We get off on the nineteenth floor, and he leads us to the room at the end. Lane opens the door, and my next breath does a disappearing act as I catch the view from a giant picture window that showcases the sparkling lights of Leland University glittering below.
“Oh my goodness!” I do my best to hobble toward the expansive window. “It’s so beautiful.” The world looks so small from this perspective. It’s as if every problem is shrunken down with it. It’s always amazed me how fragile humans look from a high vantage point like this one. We look dispensable, innumerous as ants, and just as fragile. A sigh escapes me
as I turn to inspect his apartment. Dark wood floors, large chocolate sofa, a TV the size of his ego, and secretly I love it. He’s got an all stainless eat-in kitchen with a round glass table and white granite counters. It screams both modern and underutilized all at the same time. “It’s lovely.” My voice wavers because it suddenly hits me that I’m standing in his apartment.
Lane steps in, his arms finding a home around my waist once again, and I lean my crutches against the wall. I don’t think I’ll need them tonight. I slide in close to him until our chests touch. His eyes are as round as mine, and my heart detonates every other second like a bomb. I want to say something, say anything, but a part of me doesn’t want to break the magic this moment brings.
Lane closes his eyes a moment, his shoulders sagging with defeat. “I’m sorry, Vi.

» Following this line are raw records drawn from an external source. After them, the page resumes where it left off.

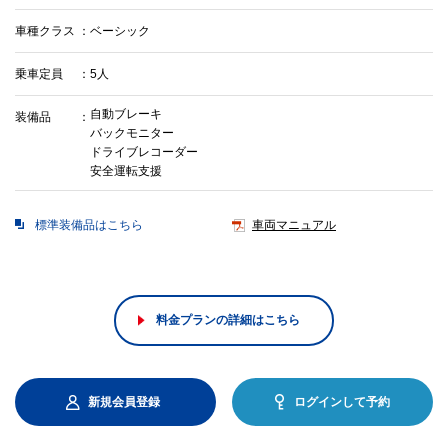
車種クラス
ベーシック
乗車定員
5人
自動ブレーキ
装備品
バックモニター
ドライブレコーダー
安全運転支援
標準装備品はこちら
車両マニュアル
料金プランの詳細はこちら
新規会員登録
ログインして予約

About everything.”
I land a finger to his lips and shake my head. Some words just aren’t allowed in this moment, and the words he just spoke have the potential to cast a pall on the good that could come of this evening.
“Lane,” I whisper. “I don’t want our first kiss to be out there.” I nod toward campus, toward the TSE and all of their cameras trained on us like snipers. “Kiss me.”
He gives a hint of a nod, those serious eyes still pinned to mine. Lane comes in slow and easy as his lips brush gently over mine, and we both let out a hearty groan. It feels like heaven, like hell, like some nebulous place in between to revisit the feel of his lips over mine.
My fingers dig into the hair at the base of his neck as I pull him closer to me, forcing him to do it again, and my chest explodes with heat.
This time he lingers. His mouth moves over mine softer than I remember it to be, his lips fuller, his desire far more palpable. My stomach drops to my feet, my knees feel as if they could go out at any moment, and my thighs shake so hard I’m half-afraid he can feel the vibration. My mouth opens for him, slow and careful, as if offering him an invitation. My hand fans over his back as I press him in close to me. Lane plunges in with his tongue, his warm mouth suddenly enveloping mine as he makes one violent revolution after the other, scoping me out, memorizing the landscape, making sure no stone is left unturned. Lane and I make love to one another with our kisses, his strong arms supporting me as he holds me there for what feels like hours, weeks.